EXERCISE DETAILS: Two lines in the listing below mark the span: one contains "left ankle: (350, 366)" and one contains "right knee: (384, 306)". Reproduce both of them and everything between, exactly.

DATA FOR PROCESSING:

=== Begin Enclosure ===

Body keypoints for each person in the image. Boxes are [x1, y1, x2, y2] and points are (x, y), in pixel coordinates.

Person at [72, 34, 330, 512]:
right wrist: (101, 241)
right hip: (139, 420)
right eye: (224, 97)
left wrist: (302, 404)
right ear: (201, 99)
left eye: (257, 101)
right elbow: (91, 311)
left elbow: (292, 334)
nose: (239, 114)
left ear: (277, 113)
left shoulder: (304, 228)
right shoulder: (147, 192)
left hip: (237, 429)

=== End Enclosure ===
=== Begin Enclosure ===

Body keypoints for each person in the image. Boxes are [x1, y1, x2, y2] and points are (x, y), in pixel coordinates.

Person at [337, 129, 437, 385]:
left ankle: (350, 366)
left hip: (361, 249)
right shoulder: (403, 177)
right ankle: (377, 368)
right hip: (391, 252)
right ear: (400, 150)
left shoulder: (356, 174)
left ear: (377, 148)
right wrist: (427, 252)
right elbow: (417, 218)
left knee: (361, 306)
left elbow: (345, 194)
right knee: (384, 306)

=== End Enclosure ===
=== Begin Enclosure ===

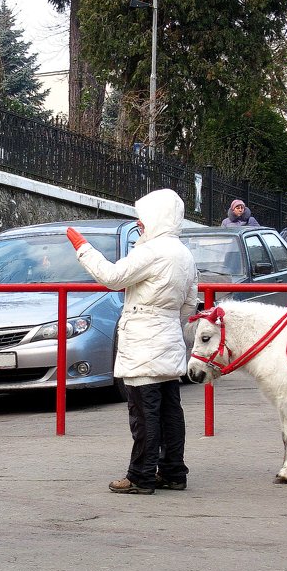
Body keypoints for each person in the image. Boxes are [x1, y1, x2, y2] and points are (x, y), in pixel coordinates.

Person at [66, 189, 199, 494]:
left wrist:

=== End Enclosure ===

TASK RESPONSE:
left ankle: (350, 366)
left hip: (361, 249)
right shoulder: (403, 177)
right ankle: (377, 368)
right hip: (391, 252)
right ear: (400, 150)
left shoulder: (356, 174)
left ear: (377, 148)
right wrist: (427, 252)
right elbow: (417, 218)
left knee: (361, 306)
left elbow: (345, 194)
right knee: (384, 306)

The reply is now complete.